▶ _Tarea asignada A_: En el texto sobre el acoso escolar, ¿cómo se llamaba antes lo que ahora se denomina bullying?
━━━ Extracto de página ━━━
Bullying
Los
niños han sido siempre los reyes (o reinas) de la casa y, a medida que avanza
la civilización, esta realeza va camino de deificarse. Creo que todo el mundo
(o casi) estará de acuerdo en defender los derechos del niño, su educación, su
integración paulatina y no traumática en la cadena productiva y hacerles la
vida lo más cómoda que seamos capaces.
Los
niños, muchos niños, pueden ser (muy) crueles y abusan de los más débiles. Es
habitual ver en las escuelas cómo machacan al gordito, al que lleva gafas o al
debilucho. Eso, que antes se llamaba acoso escolar (y antes aún, mala leche),
ahora se denomina bullying y los
padres vigilan que no lo sufran sus hijos por si hay que echarles una mano; la
misma circunstancia preocupa poco a los padres de niños fuertotes y acosadores.
Y está bien que así sea (lo de echarles una mano), aunque tal vez haríamos bien
en intentar que nuestros hijos sean autosuficientes para sacudirse este acoso.
Porque cuando sean mayores sufrirán mobbing
y, quizás, en la residencia de ancianos que los acoja estarán sometidos a porcullying.
De
hecho, los niños se defienden (o defendían) del acoso con las armas que la
naturaleza ha puesto a su disposición. Así, los listillos se arriman a los
perdonavidas, los estudiosos se hacen un hueco a base de conocimientos, y otros
se agarran a su simpatía o adquieren fama de folloneros y traviesos para buscar
su lugar en el grupo. Sin embargo, siempre habrá alguno que no tenga o no sepa
usar sus cualidades en beneficio propio y será el burro de los palos o el
objeto idóneo para la burla y befa de sus compañeros.
No
hace mucho me pasaron un vídeo donde se veía al gordito de turno acosado por
dos de sus compañeros; ante los intentos de agresión de los valientes el
gordito se cubría la cara con las manos y retrocedía hasta dar contra una pared
que le impedía continuar su huída. Coincidió que le tocaba el turno de agredir
al más pequeño de los dos acosadores. Como el gordito no encontró salida, se le
cruzaron los cables, agarró de un brazado al fanfarrón y lo estampó contra el
suelo. ¡Oh, casualidad! En aquel momento pasaba por allí una maestra y el video
acababa con la regañina que esta le pegaba al gordito. En todo caso, estoy
seguro que, la próxima vez, los acosadores se lo pensarían dos veces antes de
meterse con uno que era capaz de cabrearse hasta el punto de optar por
defenderse.
━━━
▶ _Tarea asignada B_: Extrae de los registros cada línea en la que aparezca la palabra "neighboring".
━━━ Datos extraídos ━━━
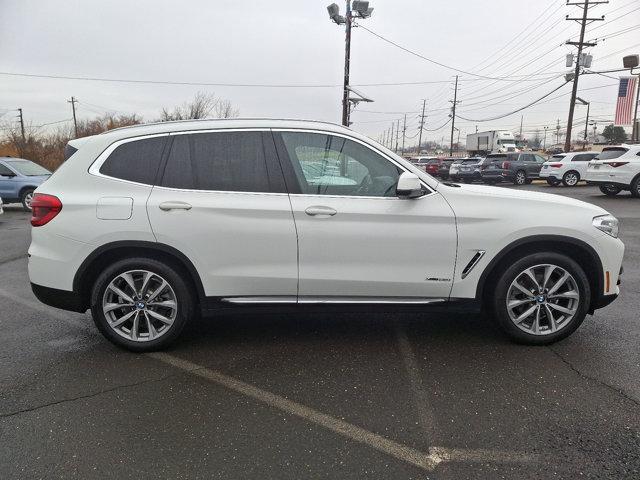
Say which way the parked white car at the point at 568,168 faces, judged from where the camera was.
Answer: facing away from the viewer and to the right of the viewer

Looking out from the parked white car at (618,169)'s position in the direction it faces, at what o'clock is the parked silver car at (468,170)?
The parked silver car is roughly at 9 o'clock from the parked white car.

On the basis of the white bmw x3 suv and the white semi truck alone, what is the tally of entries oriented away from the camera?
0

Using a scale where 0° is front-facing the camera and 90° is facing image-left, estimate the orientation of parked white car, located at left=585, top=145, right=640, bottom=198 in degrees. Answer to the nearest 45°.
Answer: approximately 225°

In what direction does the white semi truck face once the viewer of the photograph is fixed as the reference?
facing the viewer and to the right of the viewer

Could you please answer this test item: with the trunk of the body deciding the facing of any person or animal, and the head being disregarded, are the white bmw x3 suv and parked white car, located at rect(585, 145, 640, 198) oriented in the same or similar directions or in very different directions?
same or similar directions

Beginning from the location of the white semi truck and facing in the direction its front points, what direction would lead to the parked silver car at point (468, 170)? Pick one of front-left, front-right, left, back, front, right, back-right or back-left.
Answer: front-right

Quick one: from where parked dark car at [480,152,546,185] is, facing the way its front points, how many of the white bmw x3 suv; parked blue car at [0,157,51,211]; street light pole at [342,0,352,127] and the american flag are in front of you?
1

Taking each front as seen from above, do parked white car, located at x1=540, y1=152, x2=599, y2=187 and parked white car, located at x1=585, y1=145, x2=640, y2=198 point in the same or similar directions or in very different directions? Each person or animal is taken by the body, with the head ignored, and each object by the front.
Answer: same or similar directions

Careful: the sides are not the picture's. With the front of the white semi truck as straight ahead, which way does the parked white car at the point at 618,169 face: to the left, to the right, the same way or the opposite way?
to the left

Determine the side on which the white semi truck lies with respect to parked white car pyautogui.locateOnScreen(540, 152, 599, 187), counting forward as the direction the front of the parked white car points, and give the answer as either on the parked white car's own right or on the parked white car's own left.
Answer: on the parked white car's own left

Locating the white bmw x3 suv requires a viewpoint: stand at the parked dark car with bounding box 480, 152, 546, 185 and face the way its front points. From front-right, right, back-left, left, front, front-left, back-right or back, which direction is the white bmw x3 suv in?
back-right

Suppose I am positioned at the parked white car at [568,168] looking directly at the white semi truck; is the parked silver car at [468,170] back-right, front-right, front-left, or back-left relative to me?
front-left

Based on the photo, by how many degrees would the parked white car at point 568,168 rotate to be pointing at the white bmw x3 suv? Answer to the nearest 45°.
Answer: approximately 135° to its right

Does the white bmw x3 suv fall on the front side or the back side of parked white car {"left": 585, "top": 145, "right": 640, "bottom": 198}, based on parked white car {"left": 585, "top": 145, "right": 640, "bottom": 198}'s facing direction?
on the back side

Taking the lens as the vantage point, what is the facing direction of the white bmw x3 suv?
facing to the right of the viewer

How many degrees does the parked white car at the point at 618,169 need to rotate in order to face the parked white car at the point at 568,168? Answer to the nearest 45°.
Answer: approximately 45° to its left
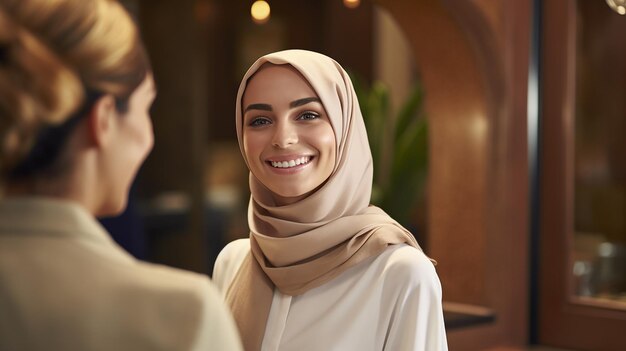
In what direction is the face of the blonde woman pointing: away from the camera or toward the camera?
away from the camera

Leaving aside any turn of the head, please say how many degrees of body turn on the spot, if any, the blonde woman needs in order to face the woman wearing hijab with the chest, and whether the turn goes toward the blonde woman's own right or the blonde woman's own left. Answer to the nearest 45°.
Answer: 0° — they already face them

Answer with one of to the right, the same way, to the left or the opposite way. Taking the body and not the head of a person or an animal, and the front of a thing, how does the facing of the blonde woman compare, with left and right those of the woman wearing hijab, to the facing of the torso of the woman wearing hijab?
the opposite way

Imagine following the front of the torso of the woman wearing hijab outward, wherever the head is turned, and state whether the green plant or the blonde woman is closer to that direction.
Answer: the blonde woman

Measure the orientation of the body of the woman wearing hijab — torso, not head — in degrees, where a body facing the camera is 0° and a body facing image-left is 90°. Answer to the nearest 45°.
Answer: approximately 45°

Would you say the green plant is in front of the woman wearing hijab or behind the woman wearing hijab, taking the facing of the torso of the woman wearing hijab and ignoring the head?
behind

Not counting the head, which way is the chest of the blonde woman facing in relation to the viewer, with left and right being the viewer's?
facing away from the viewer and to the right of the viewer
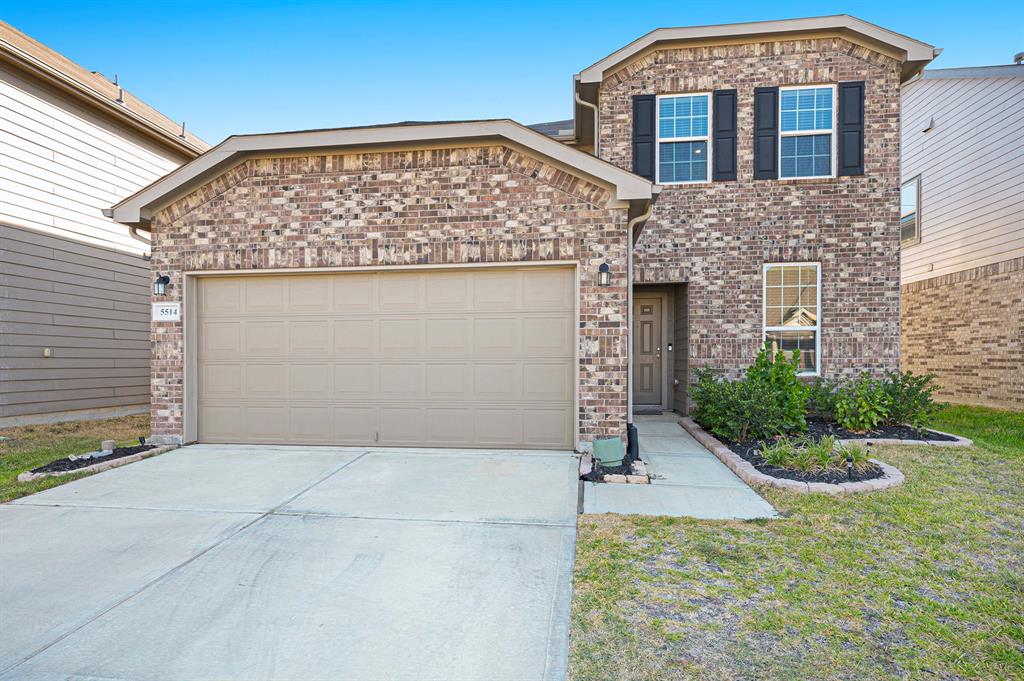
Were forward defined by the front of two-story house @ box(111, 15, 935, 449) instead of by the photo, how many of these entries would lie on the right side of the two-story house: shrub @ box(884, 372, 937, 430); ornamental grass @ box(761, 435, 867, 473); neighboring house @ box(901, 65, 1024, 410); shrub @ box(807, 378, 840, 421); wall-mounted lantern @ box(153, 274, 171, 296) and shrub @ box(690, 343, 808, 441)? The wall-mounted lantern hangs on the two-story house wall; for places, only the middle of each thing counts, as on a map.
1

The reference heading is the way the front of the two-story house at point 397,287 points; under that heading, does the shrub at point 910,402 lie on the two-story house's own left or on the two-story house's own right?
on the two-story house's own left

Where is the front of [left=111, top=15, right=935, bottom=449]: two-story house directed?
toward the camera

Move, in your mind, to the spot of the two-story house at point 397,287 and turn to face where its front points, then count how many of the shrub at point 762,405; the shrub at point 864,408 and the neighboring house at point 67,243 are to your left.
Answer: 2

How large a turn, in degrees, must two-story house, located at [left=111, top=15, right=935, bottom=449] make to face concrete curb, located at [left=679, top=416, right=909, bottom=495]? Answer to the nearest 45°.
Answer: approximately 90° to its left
━━━
▶ _Tu respuesta A_: Se llamaba acoso escolar y, antes aún, mala leche.

▶ _Tu respuesta B_:
Were forward defined by the front of two-story house @ box(111, 15, 935, 449) instead of by the photo, how many of these entries would lie on the right side of the two-story house: shrub @ box(884, 372, 937, 430); ornamental grass @ box(761, 435, 867, 473); neighboring house @ box(901, 65, 1024, 410); shrub @ box(807, 378, 840, 421); wall-mounted lantern @ box(153, 274, 171, 296) and shrub @ box(690, 343, 808, 441)? The wall-mounted lantern hangs on the two-story house wall; for places, only the middle of each thing counts, as on a map.
Move, in your mind, to the spot of the two-story house at point 397,287 and turn to face where its front points, then count how many of the shrub at point 762,405; the shrub at point 864,408 and the neighboring house at point 67,243 are to your left.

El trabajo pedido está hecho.